Work to complete:
1. From the text on six-degree networking, write out everything from "Ever appreciative of" down to "than $2.4 million.".
2. In the text on six-degree networking, what city was the site of the second location of Kihara's company?
3. Carry on the text on six-degree networking, starting right after its last sentence.

Document extract:
━━━━

There's one definite no-no of the six-degree system:
Don't be too pushy or aggressive when pursuing your leads. And
don't rush a connection too quickly, says Steve Harper, author
of The Ripple Effect: Maximizing the Power of Relationships for
Your Life and Business. "If person A can get you
aligned with person B, but you don't have enough rapport built
up with person A, you have a tendency to really burn a
bridge," he says. "You [can] make people feel used and
seedy in the process [by] leapfrogging them. It's really
important to let everybody know that they're individually
important in the process--and give the proper credit to person A
for opening that door of opportunity." You can do that by
following up with a thank you, he notes.
Ever appreciative of his business relationships, Kihara's
company grew to a second location in Las Vegas in May thanks to
six-degree networking. He is currently establishing and building
relationships in Asia with hopes of bringing his services to the
Japanese market, which will likely push sales past the 2005
projections of more than $2.4 million.
Proactive Network
Consider the biblical adage "seek, and ye shall find"
when it comes to six-degree networking. As Ferrazzi notes, you have
to be proactive when employing this approach during startup. First,
you must decide exactly what type of startup help you need: Are you
looking for someone to help finance your business? A mentor to
teach you about your industry? A source of great employees?

━━━━

Data provided:
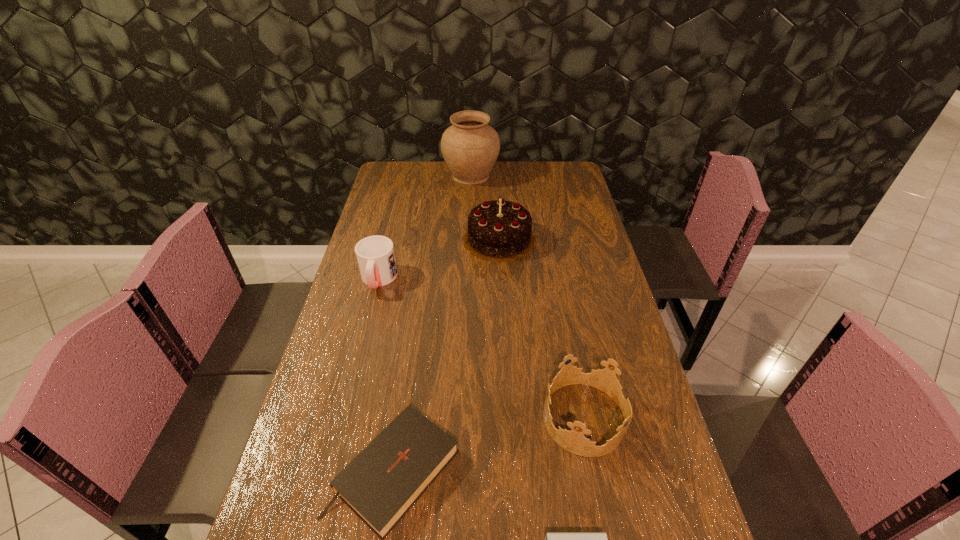
Find the location of a particular element. The width and height of the screenshot is (960, 540). unoccupied area between the mug and the tallest object is located at coordinates (424, 227).

Select which object appears as the closest to the alarm clock. Please provide its 2D coordinates. Your answer should be formatted as a tuple, i.e. [(x, y)], where the tuple contains the x and y coordinates of a point satisfying the conditions above.

[(574, 441)]

The width and height of the screenshot is (960, 540). What are the coordinates of `object that is the fourth closest one to the alarm clock` in the screenshot? It's located at (500, 231).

━━━━

Responses in order:
1.
Ever appreciative of his business relationships, Kihara's
company grew to a second location in Las Vegas in May thanks to
six-degree networking. He is currently establishing and building
relationships in Asia with hopes of bringing his services to the
Japanese market, which will likely push sales past the 2005
projections of more than $2.4 million.

2. Las Vegas.

3.
"Once you identify what you want to achieve, you can
specifically target the individuals you need to associate with to
achieve [your] goals," says Ferrazzi. "Some are going to
be prospective clients, community leaders, influencers,
etc."
That kind of preparation is precisely what helped Cindy Page
build her Blockhead Bath line of bath and body products. When
she launched her company in 2002, she needed help determining her
company name in addition to general information about the bath and
body industry. A former assistant buyer for Filene's, Page knew
a vendor who referred her to a friend who worked in marketing for a
large bath and body manufacturer--and she was able to glean a lot
of industry knowledge from that contact. "When I talked to
that person, I really made sure I had a goal in mind and the kinds
of questions I wanted to ask [all prepared]," says Page, 35.
"I made sure I did my homework."
Do your homework, and don't be afraid to ask politely for
what you need. But, Ferrazzi cautions: "You've got to make
sure the intimacy you have with them is commensurate with the
request." There's a fine line between being proactive and
being aggressive, but experts agree that many people are willing to
help if you approach them in a positive, "what can I do for
you" kind of way.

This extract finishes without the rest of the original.